_TASK INSTRUCTIONS_:
**a.** In the Meteor Lake article, turn the paragraph beginning "I'm talking of course about" into a short bulleted list that keeps its main facts.
**b.** Quote word for word the stretch of the Meteor Lake article from "I'm not saying" through "chips to you.".

_STUDY TEXT_:
+++++
Meteor Lake AI laptops are on sale now, but read this before you buy

Acer Swift Go 14 Meteor Lake hands-on review
(Image credit: Future)

I have been granted access to a vision of our potential AI PC future, and it's fine.

I'm talking of course about the new Windows 11 "AI laptops" that are rolling out now packing the latest Intel Meteor Lake chips inside. They're the first laptop chips Intel has shipped that are fabricated out of individual "chiplets" stacked together, and they're the first Intel chips to come with an onboard NPU (Neural Processing Unit) optimized for work we now lump under the "AI" umbrella. 

Intel and its partners are making a big deal out of this, perhaps in part because PC sales have slumped recently and they're hoping more people will buy new laptops in 2024. And after being briefed by Intel representatives and going hands-on with a new Acer Swift Go 14 Meteor Lake laptop, I can confirm there is some exciting potential here for "AI PCs" to fundamentally reshape the way you work and play.

But we're not there yet, and I'm not confident we're going to get there for some time.  So if you've been excited about all the buzz around AI in 2023 and are feeling tempted by this new wave of AI laptops hitting the market, take a second to read through my experience so far before clicking that "Buy" button on a new Meteor Lake laptop.

I'm not saying they're not great—there's a wave of new Meteor Lake laptops coming from Samsung, HP and more that will be hitting store shelves near you, and many look like great notebooks well-suited for gaming, working or getting schoolwork done.

But the promise of their AI capabilities and their potential to reshape the way you use your PC is so far just that, in my opinion: Promises and potential. 

The promise of the AI PC

I help run our computing industry coverage here at Tom's Guide, so I've been getting promotional pitches for these new Meteor Lake chips for some time now. I could recapitulate all of Intel's promises for you, but it might be easier and faster to just read our Intel Meteor Lake livestream recap so you understand how Intel is trying to sell these new laptop chips to you.

Here you can see a demo of Meta's Llama 2 AI assistant running locally on a Meteor Lake laptop. (Image credit: Future)

Put briefly, there are at least 3 major ways in which Intel is claiming these new Meteor Lake chips will improve your day-to-day laptop experience: Better battery life, better graphical performance, and better support for on-device AI work.

By on-device AI work I mean anything we now consider "AI" workloads, from auto-blurring your background during video calls to chatting with an LLM-powered assistant like Llama 2, Facebook's ChatGPT rival. Your laptop can already do a lot of this stuff, but it has to rely on its CPU and GPU to do the labor. Intel claims Meteor Lake laptops will be much better at doing these types of tasks because the NPU is better optimized for it than your CPU or GPU, so you can either count on the NPU pitching in to do such work faster or taking it over entirely, freeing up your CPU and GPU for other tasks.
+++++
_DATA UNDER STUDY_:

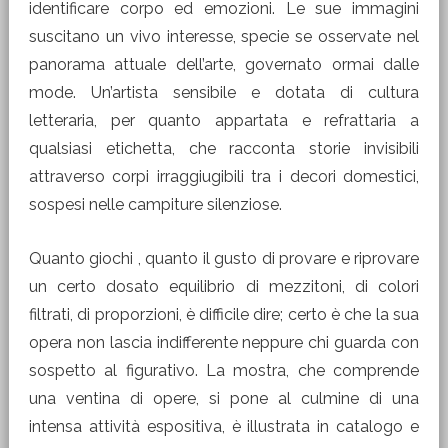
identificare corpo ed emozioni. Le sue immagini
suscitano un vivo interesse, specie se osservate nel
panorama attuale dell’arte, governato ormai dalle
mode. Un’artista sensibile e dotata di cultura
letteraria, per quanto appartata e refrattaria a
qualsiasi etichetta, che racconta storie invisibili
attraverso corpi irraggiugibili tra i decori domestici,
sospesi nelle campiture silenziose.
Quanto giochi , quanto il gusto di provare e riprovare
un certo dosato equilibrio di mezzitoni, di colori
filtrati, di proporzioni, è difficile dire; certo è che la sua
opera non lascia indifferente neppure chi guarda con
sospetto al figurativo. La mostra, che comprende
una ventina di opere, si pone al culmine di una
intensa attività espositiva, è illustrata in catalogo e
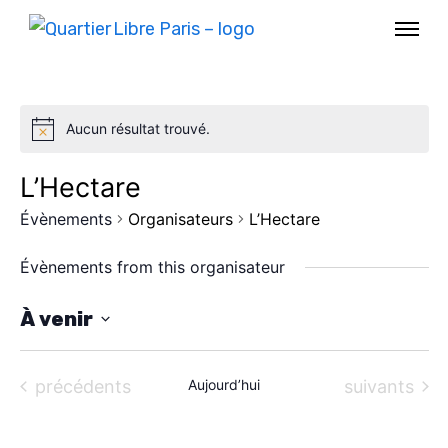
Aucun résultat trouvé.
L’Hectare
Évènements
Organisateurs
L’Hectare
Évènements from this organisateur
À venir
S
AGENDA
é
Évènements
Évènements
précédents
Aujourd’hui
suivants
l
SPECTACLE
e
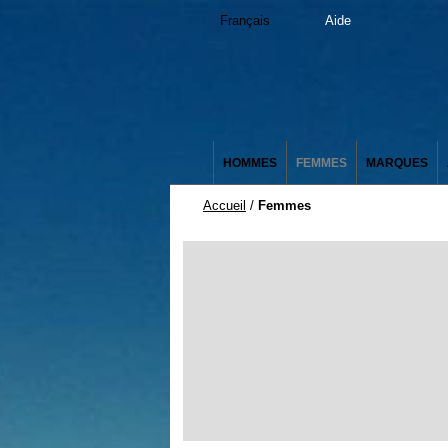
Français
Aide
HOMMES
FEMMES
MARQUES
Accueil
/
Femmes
+++++
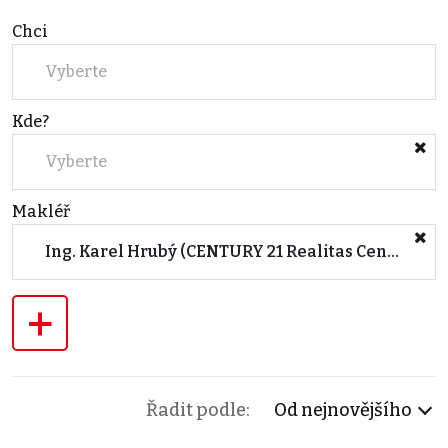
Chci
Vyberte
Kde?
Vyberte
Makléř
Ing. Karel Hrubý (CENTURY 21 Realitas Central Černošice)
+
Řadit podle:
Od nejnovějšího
+++++
_RESPONSES PER TASK_:
**a.**
- New Windows 11 "AI laptops" with the latest Intel Meteor Lake chips are rolling out now.
- These are the first laptop chips Intel has shipped that are built from individual "chiplets" stacked together.
- They are also the first Intel chips with an onboard NPU (Neural Processing Unit), optimized for work now grouped under the "AI" umbrella.

**b.**
I'm not saying they're not great—there's a wave of new Meteor Lake laptops coming from Samsung, HP and more that will be hitting store shelves near you, and many look like great notebooks well-suited for gaming, working or getting schoolwork done.

But the promise of their AI capabilities and their potential to reshape the way you use your PC is so far just that, in my opinion: Promises and potential. 

The promise of the AI PC

I help run our computing industry coverage here at Tom's Guide, so I've been getting promotional pitches for these new Meteor Lake chips for some time now. I could recapitulate all of Intel's promises for you, but it might be easier and faster to just read our Intel Meteor Lake livestream recap so you understand how Intel is trying to sell these new laptop chips to you.